[Excerto do documento]
──────────────────────────────

O mesmo exercício de pensar a realidade através da arte expressou-se no Ponto SJ através da apreciação de filmes e séries. Fê-lo Alexandra Esteves com “Vida(s) de mulher”, onde pega na série da Netflix “A criada” para afirmar que “apesar das conquistas alcançadas pela mulher e para a mulher ao longo do século XX, há um caminho íngreme e sinuoso que ainda terá de percorrer e que reflete alguns dos embaraços que a própria sociedade lhe coloca, designadamente a falta de solidariedade, o individualismo exacerbado, a indiferença, que, muitas vezes, se agravam quando na condição de mãe.” Fê-lo também o P. João Basto ao pegar no filme Nomadland para relançar uma pergunta fundamental: “O que é uma casa? O que é ter um lugar? O que é habitar? Ou então, em sentido teológico, o que é encarnar? ” Já João Maria Carvalho escolheu o filme de Manuela Serra “O Movimento das Coisas” para refletir sobre a importância do pão: “o pão tem algo a ver com o tempo: mordê-lo torna sempre as tardes lentas. É o melhor alimento para a fome (talvez o único que lhe responde diretamente).

Porque a vida e o mundo para além dos livros foi profundamente marcado por mais um ano em pandemia, a reflexão sobre este tema também não poderia passar indiferente aos colaboradores do Ponto SJ. Maria José Ferreira Lopes pegou no livro do Papa “Sonhemos Juntos” para sublinhar a sua mensagem de esperança: “a Covid é acima de tudo uma oportunidade de reflexão para a mudança, que Francisco usa para sublinhar o seu pensamento sobre realidades fundamentais, a que somos frequentemente indiferentes – mesmo quando não tão longínquas –, colocadas pela pandemia num plano ainda mais afastado”. Francisco, escreve a autora, refere-se “às guerras esquecidas, das privações das periferias, dos refugiados, das mudanças climáticas; mas também dos “caminhos nefastos que impedem o crescimento, a conexão com a realidade” e, sobretudo, “a entrada do Espírito Santo”: o narcisismo, o desânimo e o pessimismo.” Anabela Gradim também pega em palavras e gestos de Francisco – “Ninguém se salva sozinho” – para melhor compreender o tempo pandémico, e José Cândido Oliveira Martins fala de um “Tsunami Covid”, analisando também a forma como os media acompanharam a evolução da Covid-19.

──────────────────────────────

[Tarefa]
Indique todos os colaboradores do Ponto SJ cujos textos são referidos no excerto sobre o Ponto SJ. Os registos provêm de outra fonte.

Dados de estrutura a partir do movimento
──────────────────────────────

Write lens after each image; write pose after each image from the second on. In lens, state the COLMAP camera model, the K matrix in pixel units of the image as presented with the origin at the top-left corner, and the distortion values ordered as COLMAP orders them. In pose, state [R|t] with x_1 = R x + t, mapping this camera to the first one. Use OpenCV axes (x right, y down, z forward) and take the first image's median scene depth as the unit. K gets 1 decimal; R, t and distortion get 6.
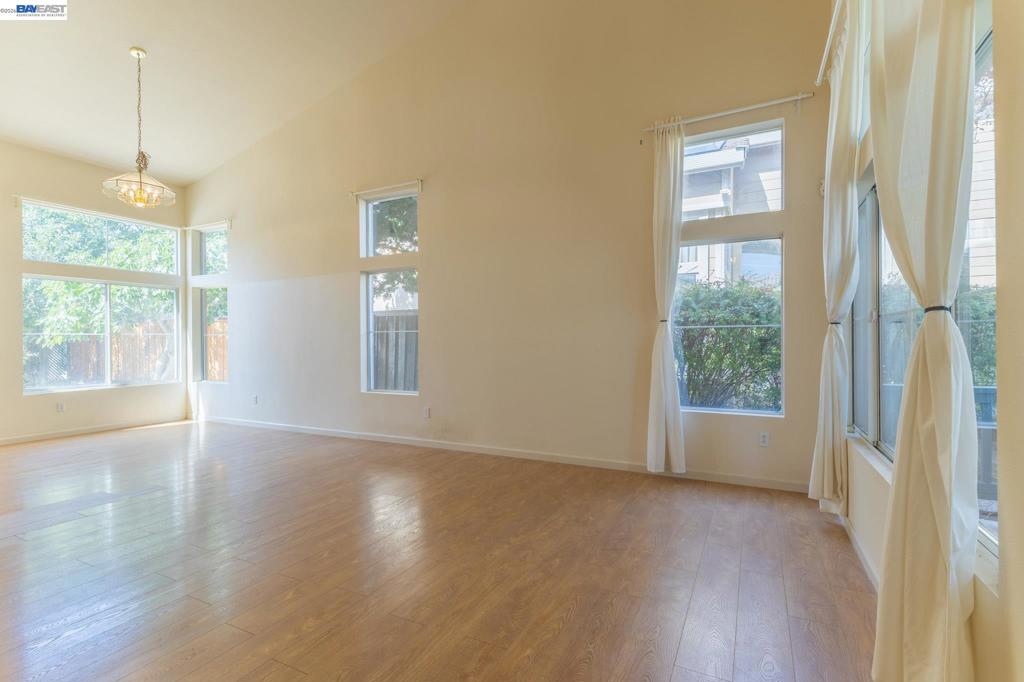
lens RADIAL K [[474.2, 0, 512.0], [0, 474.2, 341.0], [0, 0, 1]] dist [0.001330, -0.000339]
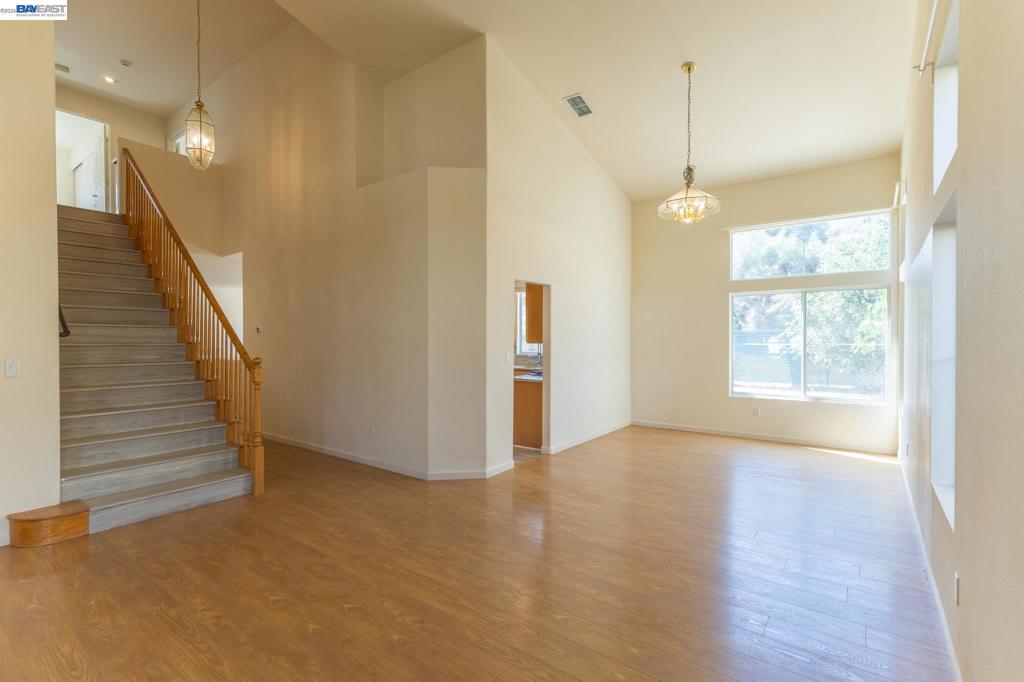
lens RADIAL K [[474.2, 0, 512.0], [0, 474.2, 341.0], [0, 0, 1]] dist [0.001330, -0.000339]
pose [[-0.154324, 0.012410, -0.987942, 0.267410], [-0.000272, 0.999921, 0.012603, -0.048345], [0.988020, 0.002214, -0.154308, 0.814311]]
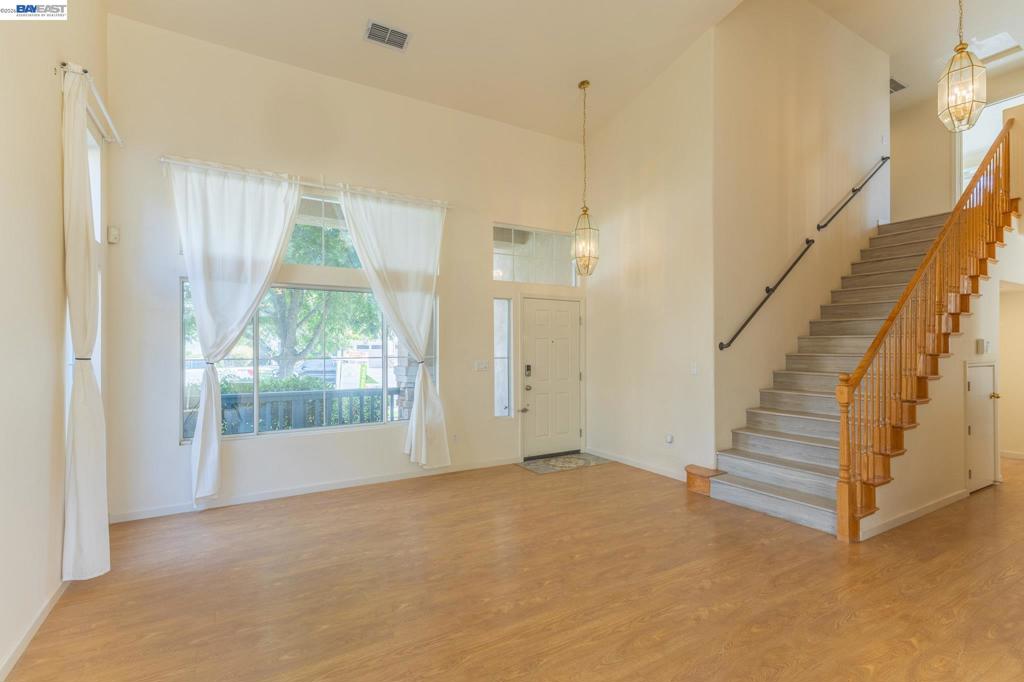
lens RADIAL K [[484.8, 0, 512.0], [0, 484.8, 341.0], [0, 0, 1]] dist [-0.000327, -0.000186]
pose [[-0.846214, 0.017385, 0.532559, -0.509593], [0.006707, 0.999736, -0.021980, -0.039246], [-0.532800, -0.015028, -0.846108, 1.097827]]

──────────────────────────────

[Resposta]
Alexandra Esteves, P. João Basto, João Maria Carvalho, Maria José Ferreira Lopes, Anabela Gradim, José Cândido Oliveira Martins